The question arose again last week, when Jeff Morales, who runs the California High-Speed Rail Authority, appeared before a state Senate committee.
Once again, Morales assured senators that the bullet train would slash carbon emissions deeply to justify its big share of cap-and-trade funds, throwing out some impressive-sounding numbers.
Had the senators been sharper, or more interested, they might have learned that by the CHRA’s own data, the bullet train will have almost no impact on automotive travel, the single biggest source of carbon emissions.
This is from the CHRA’s own website:
“By 2040, the system will reduce vehicles miles of travel in the state by almost 10 million miles of travel every day.

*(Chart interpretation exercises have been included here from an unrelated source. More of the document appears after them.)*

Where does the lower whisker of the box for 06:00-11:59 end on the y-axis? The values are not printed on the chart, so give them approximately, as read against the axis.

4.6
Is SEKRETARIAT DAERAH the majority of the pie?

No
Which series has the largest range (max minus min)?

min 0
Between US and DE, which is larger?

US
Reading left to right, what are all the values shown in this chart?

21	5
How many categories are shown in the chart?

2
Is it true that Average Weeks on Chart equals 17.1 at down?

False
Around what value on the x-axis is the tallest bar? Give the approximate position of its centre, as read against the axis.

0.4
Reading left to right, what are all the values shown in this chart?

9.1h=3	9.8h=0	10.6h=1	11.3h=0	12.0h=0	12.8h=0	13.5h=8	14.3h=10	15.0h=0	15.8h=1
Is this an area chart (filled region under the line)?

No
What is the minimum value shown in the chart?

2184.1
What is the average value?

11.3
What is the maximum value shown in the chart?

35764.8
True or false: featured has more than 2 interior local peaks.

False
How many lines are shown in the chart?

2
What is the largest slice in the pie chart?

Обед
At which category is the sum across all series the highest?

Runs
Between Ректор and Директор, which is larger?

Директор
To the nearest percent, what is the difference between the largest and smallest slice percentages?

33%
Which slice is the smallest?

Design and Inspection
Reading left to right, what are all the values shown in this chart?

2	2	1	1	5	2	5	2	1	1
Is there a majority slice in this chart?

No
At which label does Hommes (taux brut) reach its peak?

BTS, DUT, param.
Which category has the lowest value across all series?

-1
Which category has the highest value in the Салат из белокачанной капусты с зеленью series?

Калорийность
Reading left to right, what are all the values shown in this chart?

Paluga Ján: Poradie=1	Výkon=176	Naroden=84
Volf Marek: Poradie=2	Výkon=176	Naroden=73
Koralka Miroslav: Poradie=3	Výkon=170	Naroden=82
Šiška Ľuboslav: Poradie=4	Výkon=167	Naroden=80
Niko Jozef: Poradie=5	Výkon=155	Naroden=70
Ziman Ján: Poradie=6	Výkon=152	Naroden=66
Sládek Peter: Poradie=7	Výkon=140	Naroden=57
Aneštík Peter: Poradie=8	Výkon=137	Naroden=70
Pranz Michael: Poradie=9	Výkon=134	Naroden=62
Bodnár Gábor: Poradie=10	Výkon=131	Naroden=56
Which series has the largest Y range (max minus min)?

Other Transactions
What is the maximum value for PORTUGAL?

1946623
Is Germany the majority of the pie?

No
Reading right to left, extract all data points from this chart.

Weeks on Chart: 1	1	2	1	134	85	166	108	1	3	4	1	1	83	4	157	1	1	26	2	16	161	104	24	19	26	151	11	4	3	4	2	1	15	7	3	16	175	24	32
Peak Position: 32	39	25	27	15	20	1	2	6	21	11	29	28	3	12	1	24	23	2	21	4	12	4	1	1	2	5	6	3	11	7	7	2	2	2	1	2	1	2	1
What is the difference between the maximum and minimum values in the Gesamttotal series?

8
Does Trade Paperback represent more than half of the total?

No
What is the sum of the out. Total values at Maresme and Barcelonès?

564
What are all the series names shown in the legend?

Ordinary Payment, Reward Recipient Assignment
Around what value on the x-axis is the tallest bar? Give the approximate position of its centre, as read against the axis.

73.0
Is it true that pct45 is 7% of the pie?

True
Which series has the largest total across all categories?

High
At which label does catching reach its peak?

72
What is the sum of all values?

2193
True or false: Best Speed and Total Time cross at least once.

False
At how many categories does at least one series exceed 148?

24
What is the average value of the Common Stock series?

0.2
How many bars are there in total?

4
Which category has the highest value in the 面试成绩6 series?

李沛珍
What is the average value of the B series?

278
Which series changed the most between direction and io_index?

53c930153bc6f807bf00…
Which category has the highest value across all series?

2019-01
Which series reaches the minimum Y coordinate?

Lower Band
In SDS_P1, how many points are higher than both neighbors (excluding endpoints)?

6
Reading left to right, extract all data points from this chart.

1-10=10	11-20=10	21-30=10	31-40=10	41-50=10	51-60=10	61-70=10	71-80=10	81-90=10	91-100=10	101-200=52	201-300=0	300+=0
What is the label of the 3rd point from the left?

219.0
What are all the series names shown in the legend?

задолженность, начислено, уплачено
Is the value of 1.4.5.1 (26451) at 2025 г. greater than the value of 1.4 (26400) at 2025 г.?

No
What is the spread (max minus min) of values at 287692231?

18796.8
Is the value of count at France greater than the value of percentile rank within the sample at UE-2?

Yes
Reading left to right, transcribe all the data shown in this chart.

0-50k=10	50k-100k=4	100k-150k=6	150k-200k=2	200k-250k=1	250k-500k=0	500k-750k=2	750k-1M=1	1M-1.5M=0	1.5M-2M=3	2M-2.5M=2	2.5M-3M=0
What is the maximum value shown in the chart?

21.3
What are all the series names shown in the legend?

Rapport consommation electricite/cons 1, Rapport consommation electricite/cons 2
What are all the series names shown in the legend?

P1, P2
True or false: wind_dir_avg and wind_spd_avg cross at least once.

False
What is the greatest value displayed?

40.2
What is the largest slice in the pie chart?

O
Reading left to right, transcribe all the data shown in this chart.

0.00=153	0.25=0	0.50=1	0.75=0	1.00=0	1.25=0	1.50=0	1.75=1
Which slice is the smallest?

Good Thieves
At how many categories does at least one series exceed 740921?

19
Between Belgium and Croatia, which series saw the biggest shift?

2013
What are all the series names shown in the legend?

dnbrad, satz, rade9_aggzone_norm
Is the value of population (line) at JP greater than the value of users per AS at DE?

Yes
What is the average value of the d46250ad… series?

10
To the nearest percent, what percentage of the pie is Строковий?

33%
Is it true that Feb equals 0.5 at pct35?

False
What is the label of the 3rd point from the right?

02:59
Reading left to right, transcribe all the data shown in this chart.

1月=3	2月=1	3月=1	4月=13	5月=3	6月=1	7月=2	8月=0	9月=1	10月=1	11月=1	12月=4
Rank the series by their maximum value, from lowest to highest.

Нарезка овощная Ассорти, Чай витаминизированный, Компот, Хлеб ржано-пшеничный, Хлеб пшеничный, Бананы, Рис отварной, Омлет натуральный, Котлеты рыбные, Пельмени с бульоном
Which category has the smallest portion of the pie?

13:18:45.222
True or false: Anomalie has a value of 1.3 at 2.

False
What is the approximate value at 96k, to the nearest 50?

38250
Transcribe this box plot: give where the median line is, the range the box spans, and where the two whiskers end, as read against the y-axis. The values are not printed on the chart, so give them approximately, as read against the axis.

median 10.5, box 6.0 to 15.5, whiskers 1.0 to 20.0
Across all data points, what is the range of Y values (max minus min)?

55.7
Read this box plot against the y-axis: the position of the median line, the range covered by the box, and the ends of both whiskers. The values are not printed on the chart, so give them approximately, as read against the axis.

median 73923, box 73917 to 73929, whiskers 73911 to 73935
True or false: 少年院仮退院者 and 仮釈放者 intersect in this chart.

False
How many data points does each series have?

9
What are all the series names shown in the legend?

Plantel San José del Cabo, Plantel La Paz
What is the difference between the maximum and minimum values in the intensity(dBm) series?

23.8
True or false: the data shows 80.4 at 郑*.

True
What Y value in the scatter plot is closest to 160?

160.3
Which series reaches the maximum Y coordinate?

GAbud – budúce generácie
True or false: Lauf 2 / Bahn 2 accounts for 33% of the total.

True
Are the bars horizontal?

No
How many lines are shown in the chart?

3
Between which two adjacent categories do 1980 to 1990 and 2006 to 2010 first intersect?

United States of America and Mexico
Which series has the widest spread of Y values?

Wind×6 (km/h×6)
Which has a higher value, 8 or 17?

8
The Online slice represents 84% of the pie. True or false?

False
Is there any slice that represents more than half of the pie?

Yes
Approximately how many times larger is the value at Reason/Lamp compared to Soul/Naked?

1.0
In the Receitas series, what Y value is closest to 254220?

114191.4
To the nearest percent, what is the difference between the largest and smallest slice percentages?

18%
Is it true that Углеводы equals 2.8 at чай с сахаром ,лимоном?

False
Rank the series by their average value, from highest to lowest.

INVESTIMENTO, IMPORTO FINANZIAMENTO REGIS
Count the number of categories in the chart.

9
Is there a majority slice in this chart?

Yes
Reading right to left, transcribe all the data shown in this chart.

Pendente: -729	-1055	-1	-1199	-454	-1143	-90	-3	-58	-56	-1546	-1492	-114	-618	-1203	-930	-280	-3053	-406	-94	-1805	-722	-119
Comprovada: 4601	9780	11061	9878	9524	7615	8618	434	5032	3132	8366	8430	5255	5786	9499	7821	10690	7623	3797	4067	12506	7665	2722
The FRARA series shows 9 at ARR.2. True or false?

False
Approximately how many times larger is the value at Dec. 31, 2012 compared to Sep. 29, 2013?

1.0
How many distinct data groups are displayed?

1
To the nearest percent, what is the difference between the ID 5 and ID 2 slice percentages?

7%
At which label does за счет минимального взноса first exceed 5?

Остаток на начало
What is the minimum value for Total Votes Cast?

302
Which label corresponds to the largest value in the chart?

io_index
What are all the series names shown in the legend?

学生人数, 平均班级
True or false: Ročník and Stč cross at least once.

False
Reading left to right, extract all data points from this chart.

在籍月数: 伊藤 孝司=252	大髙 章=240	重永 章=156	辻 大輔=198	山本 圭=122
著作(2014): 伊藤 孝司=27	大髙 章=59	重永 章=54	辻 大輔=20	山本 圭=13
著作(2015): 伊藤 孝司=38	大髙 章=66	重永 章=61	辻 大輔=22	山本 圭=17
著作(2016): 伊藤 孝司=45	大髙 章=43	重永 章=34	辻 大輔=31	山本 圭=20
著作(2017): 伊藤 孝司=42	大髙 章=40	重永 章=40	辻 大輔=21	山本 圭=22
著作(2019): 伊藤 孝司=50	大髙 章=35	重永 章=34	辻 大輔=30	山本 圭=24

“Over a 58-year period (from the start of operations in 2022 through 2080), the system will reduce auto travel on the state’s highways and roads by over 400 billion miles of travel.”
Those are the kind of mega-numbers that bullet train advocates like to throw around, but they are actually infinitesimal.
California motorists rack up about 330 billion miles of auto travel each year, or nearly a billion each day.
Therefore, the bullet train’s projected reduction in driving would be scarcely 1 percent.
Or to put it another way, the 400 billion vehicle-miles of claimed reduction over 58 years would be the equivalent of just over one year of driving.
This tiny reduction, moreover, assumes very high train ridership. And it would come at a very high cost.
The project’s currently projected cost is $68 billion, and with no more federal financing on the horizon, officials may seek a massive construction loan, perhaps from the federal government, and repay the debt with cap-and-trade revenue.
It would be a lot of money, at least $100 billion with interest, to spend on an unnoticeably tiny dent in automotive travel.